## Assigned task:
Show, from the records below, all lines that contain the word "down".
Top of Source records
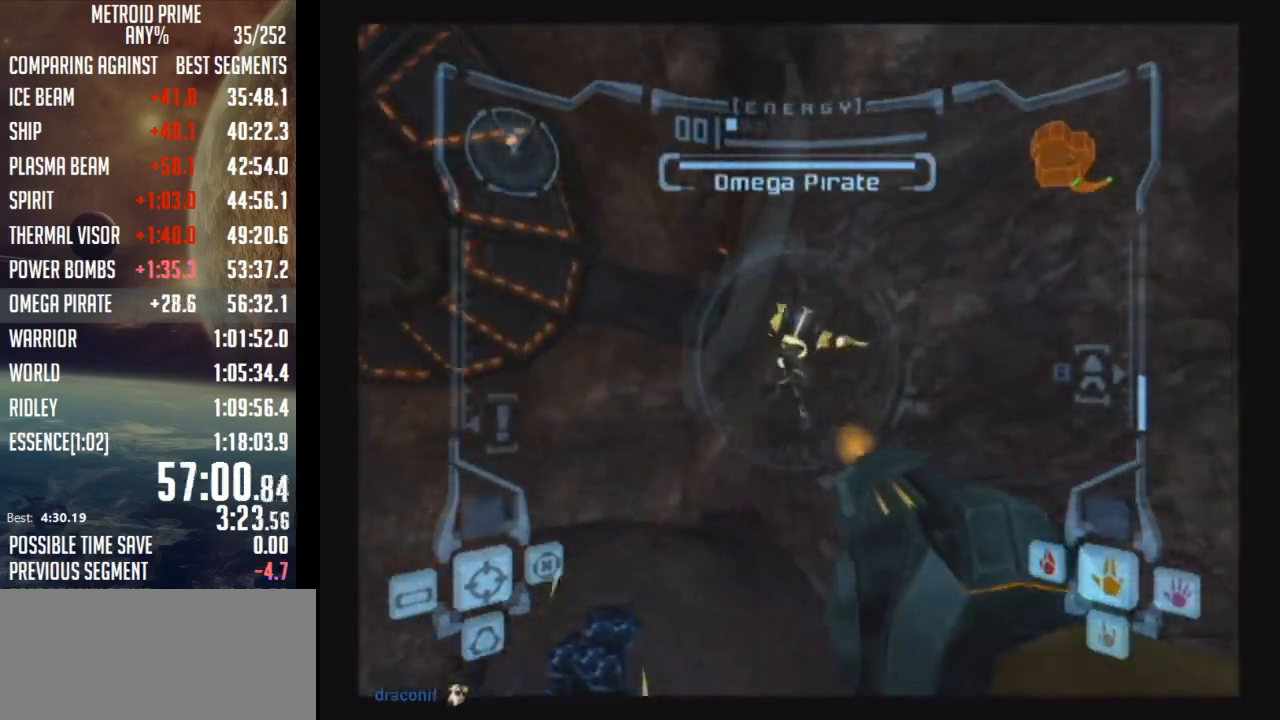
{"buttons": ["A", "L1"], "left_stick": "down-right", "right_stick": "center", "events": [[117, "B", "down"], [233, "B", "up"], [317, "left_stick", "down-right"]]}
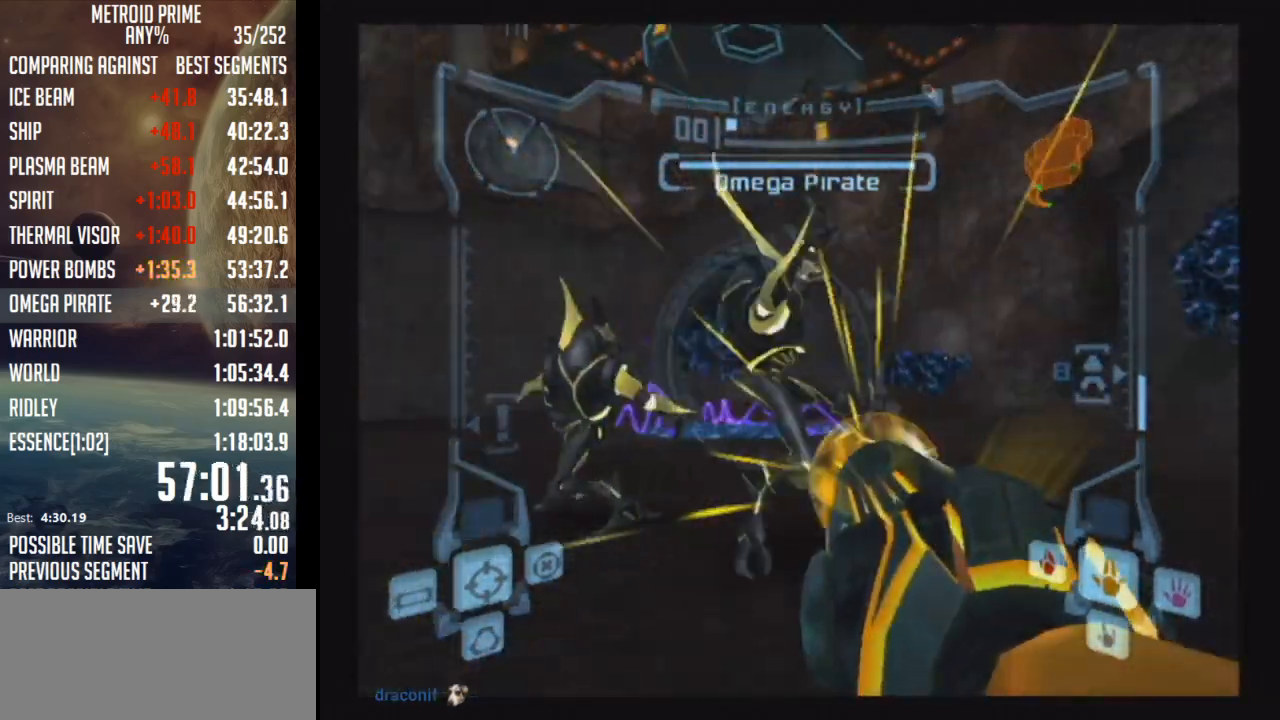
{"buttons": ["A", "L1"], "left_stick": "down-right", "right_stick": "center", "events": [[83, "left_stick", "up"], [350, "A", "up"], [400, "A", "down"], [483, "left_stick", "down-right"]]}
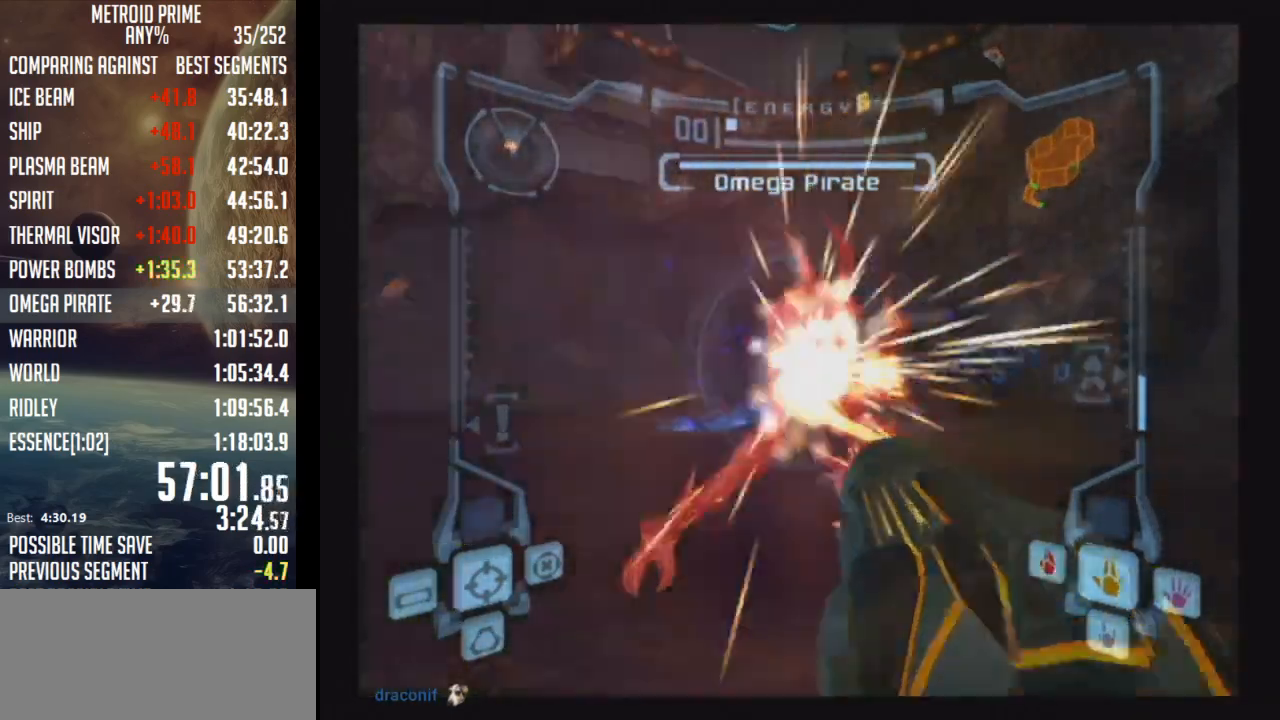
{"buttons": ["A", "L1"], "left_stick": "right", "right_stick": "center", "events": [[183, "left_stick", "right"], [333, "B", "down"], [433, "B", "up"]]}
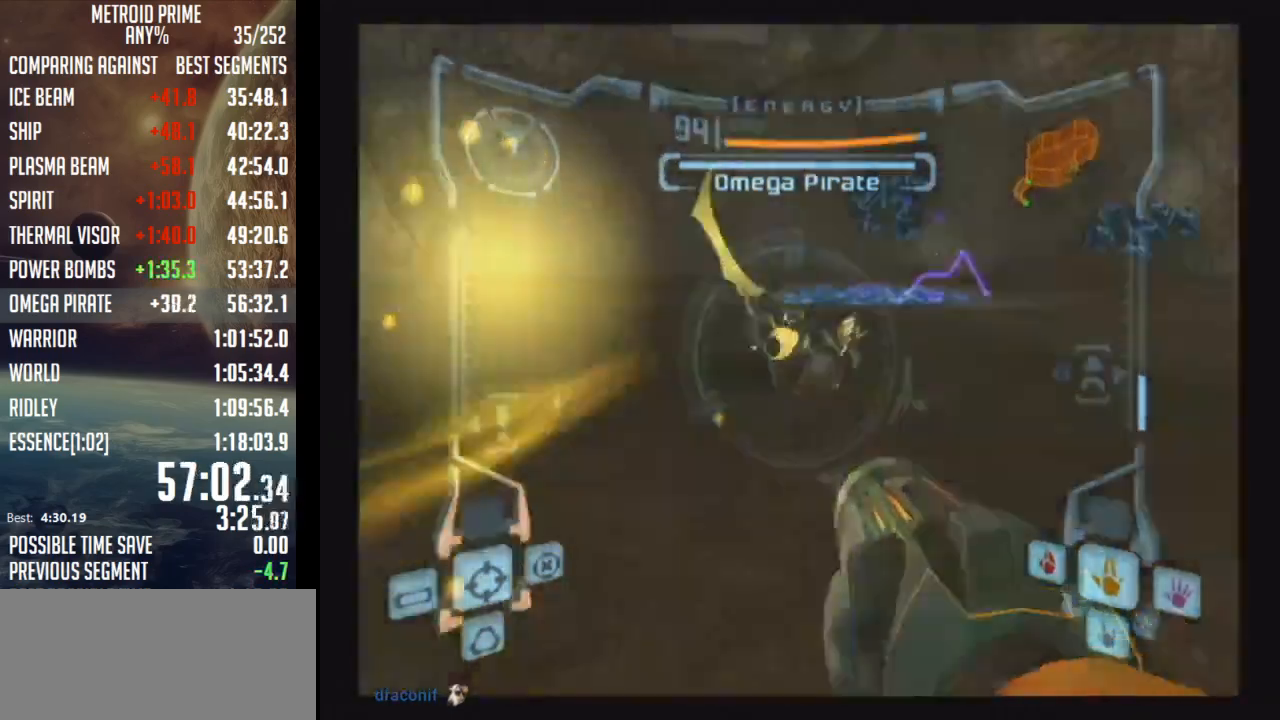
{"buttons": ["A", "L1"], "left_stick": "up-right", "right_stick": "center", "events": [[33, "B", "down"], [117, "B", "up"], [317, "left_stick", "up-right"]]}
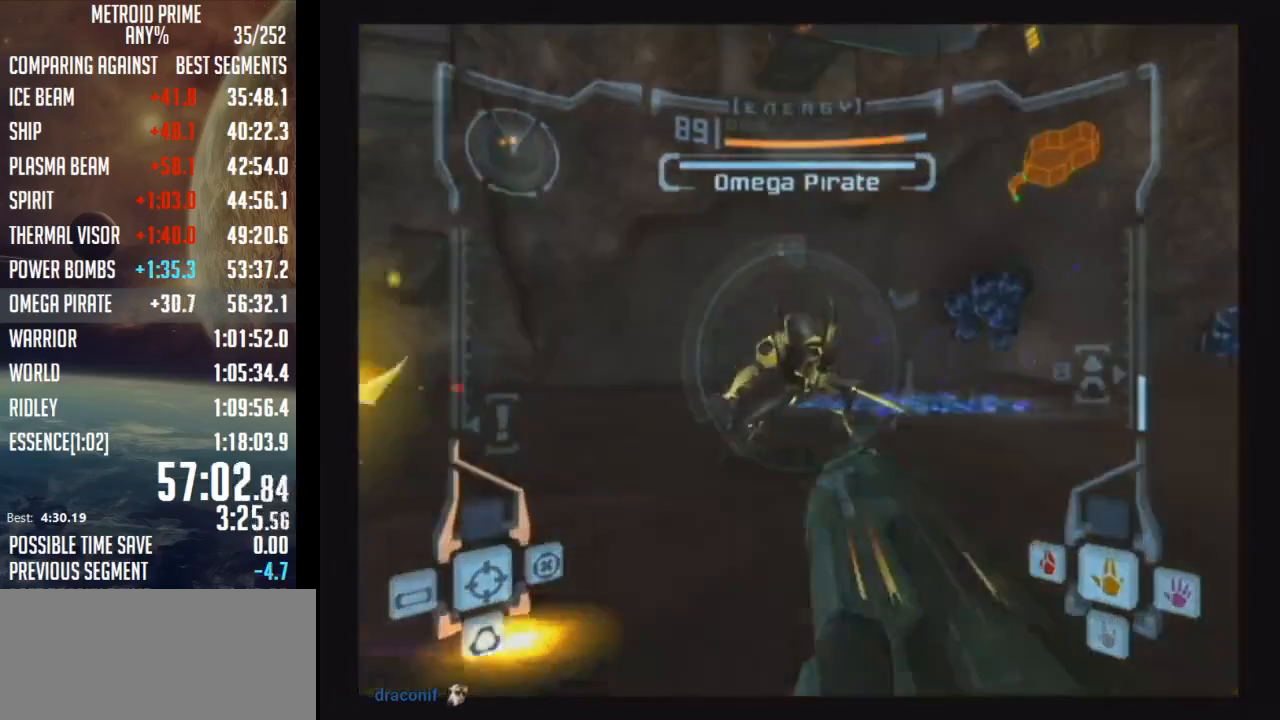
{"buttons": ["A", "L1"], "left_stick": "right", "right_stick": "center", "events": [[117, "B", "down"], [217, "B", "up"], [283, "B", "down"], [283, "left_stick", "right"], [400, "B", "up"]]}
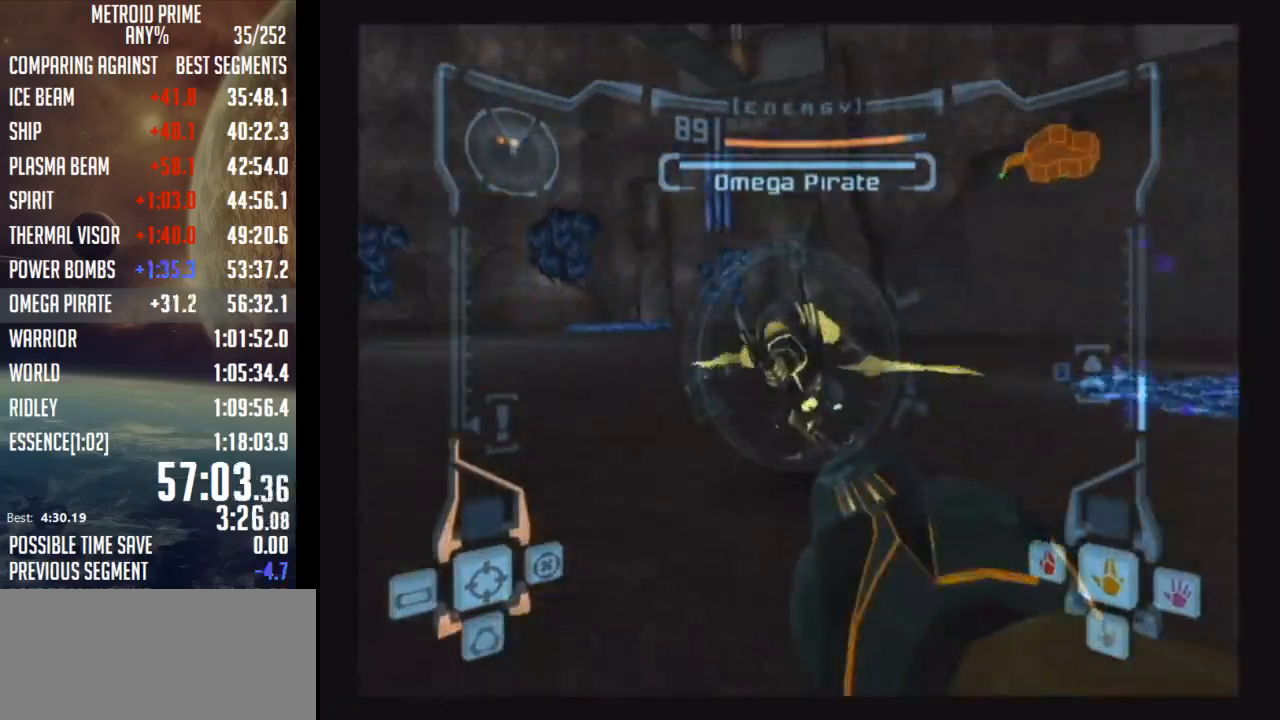
{"buttons": ["A", "L1"], "left_stick": "up", "right_stick": "center", "events": [[83, "left_stick", "up-right"], [267, "left_stick", "up"]]}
Bottom of Source records
## Response:
{"buttons": ["A", "L1"], "left_stick": "down-right", "right_stick": "center", "events": [[117, "B", "down"], [233, "B", "up"], [317, "left_stick", "down-right"]]}
{"buttons": ["A", "L1"], "left_stick": "down-right", "right_stick": "center", "events": [[83, "left_stick", "up"], [350, "A", "up"], [400, "A", "down"], [483, "left_stick", "down-right"]]}
{"buttons": ["A", "L1"], "left_stick": "right", "right_stick": "center", "events": [[183, "left_stick", "right"], [333, "B", "down"], [433, "B", "up"]]}
{"buttons": ["A", "L1"], "left_stick": "up-right", "right_stick": "center", "events": [[33, "B", "down"], [117, "B", "up"], [317, "left_stick", "up-right"]]}
{"buttons": ["A", "L1"], "left_stick": "right", "right_stick": "center", "events": [[117, "B", "down"], [217, "B", "up"], [283, "B", "down"], [283, "left_stick", "right"], [400, "B", "up"]]}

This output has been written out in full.